Al Jazeera has revealed a critical security flaw in Somalia newly revamped electronic visa website, enabling unauthorised access to thousands of applicants’ sensitive personal data, including passport details, full names and birth dates.
The discovery comes just a month after a major data breach hit the same system, raising fresh concerns over the government digital infrastructure.
The vulnerability, confirmed by the news outlet this week, stems from inadequate security measures on the platform, which was relaunched in November following the earlier hack. According to Al Jazeera, the issue allows nefarious actors to easily download e-visas en masse, potentially exposing individuals to identity theft, fraud and other risks.
Tip from whistleblower sparks probe
The investigation began after a tip from a web development expert, who alerted Somali authorities last week but received no response. Al Jazeera verified the claim by replicating the exploit, accessing data from applicants in countries including Somalia, Portugal, Sweden, the United States and Switzerland within minutes.
To avoid aiding potential hackers, the outlet withheld technical details of the flaw, which remains unpatched. Any obtained data was promptly destroyed to protect privacy. Queries sent to the Somali government went unanswered.
Echoes of November breach
This latest lapse follows a confirmed cyberattack in November, when hackers compromised the e-visa system, leaking information on over 35,000 applicants. The United States embassy in Somalia issued an alert on 13 November 2025, warning that exposed data included names, photos, birth details, emails, marital status and addresses.

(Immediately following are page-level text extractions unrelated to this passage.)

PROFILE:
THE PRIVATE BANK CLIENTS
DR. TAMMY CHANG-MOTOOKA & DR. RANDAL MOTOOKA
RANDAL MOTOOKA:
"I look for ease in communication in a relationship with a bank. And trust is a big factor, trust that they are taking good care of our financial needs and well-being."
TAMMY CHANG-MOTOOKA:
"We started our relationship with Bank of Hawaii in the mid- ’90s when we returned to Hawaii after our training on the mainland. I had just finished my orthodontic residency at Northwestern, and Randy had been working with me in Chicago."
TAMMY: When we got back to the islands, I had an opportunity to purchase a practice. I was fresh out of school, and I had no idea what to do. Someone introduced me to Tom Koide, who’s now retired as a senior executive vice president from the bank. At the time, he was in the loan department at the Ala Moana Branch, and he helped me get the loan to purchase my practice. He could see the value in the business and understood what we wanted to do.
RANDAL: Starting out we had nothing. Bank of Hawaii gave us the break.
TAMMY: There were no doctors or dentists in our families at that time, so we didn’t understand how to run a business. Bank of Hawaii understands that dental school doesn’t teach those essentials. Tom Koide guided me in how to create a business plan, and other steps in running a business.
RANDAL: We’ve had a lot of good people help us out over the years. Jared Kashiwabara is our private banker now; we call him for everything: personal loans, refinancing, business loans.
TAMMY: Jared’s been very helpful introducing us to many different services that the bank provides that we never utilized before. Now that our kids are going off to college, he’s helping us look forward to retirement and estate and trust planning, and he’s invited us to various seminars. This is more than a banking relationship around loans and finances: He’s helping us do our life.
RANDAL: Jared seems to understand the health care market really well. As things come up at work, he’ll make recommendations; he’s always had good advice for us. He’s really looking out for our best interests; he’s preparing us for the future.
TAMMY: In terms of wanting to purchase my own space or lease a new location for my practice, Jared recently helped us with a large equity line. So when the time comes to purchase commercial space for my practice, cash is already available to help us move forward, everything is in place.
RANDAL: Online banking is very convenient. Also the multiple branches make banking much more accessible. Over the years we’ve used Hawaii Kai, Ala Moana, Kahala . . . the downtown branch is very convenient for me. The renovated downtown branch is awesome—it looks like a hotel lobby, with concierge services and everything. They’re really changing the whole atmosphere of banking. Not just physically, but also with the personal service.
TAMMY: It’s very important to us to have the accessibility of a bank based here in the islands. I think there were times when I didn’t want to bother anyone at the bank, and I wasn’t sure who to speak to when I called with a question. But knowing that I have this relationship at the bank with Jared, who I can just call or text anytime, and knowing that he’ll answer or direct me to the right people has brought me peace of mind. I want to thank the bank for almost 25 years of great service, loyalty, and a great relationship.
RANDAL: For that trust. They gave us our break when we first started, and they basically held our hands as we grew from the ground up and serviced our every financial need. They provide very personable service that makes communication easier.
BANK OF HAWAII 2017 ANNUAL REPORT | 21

The United Kingdom echoed the advisory, highlighting risks to tens of thousands. Somalia Immigration and Citizenship Agency (ICA) responded by migrating the site to a new domain and launching an inquiry, vowing to treat the matter with special importance on 16 November 2025.
Defence Minister Ahmed Moalim Fiqi had praised the system days earlier, crediting it with blocking ISIL fighters amid ongoing conflicts in northern regions.
Experts warn of systemic risks
Digital rights advocates have criticised the rushed rollout of such platforms. “Breaches like this endanger people through identity theft and malicious intelligence gathering,” said Bridget Andere, a senior policy analyst at Access Now, in comments to Al Jazeera.
Andere noted that Somalia data protection laws require notifying authorities and affected individuals in high-risk cases, especially involving multiple nationalities and jurisdictions. She decried the lack of public notice about the November incident and urged stronger safeguards.
“Governments often prioritise deployment over security, eroding trust and creating avoidable vulnerabilities,” Andere added. “It is tough for individuals to shield themselves when the data is mandatory for visas.”
Broader implications for digital governance
The repeated issues underscore challenges in Somalia push for modernisation amid instability. The e-visa system, intended to streamline entry and enhance security, has instead become a liability.
Biometric and digital ID experts point to similar problems in emerging systems elsewhere, where haste leads to leaks. As investigations continue, calls grow for international assistance to bolster cybersecurity in fragile states.
With no fixes in sight, applicants are advised to monitor for fraud, though experts stress the onus lies on authorities to secure platforms handling global data.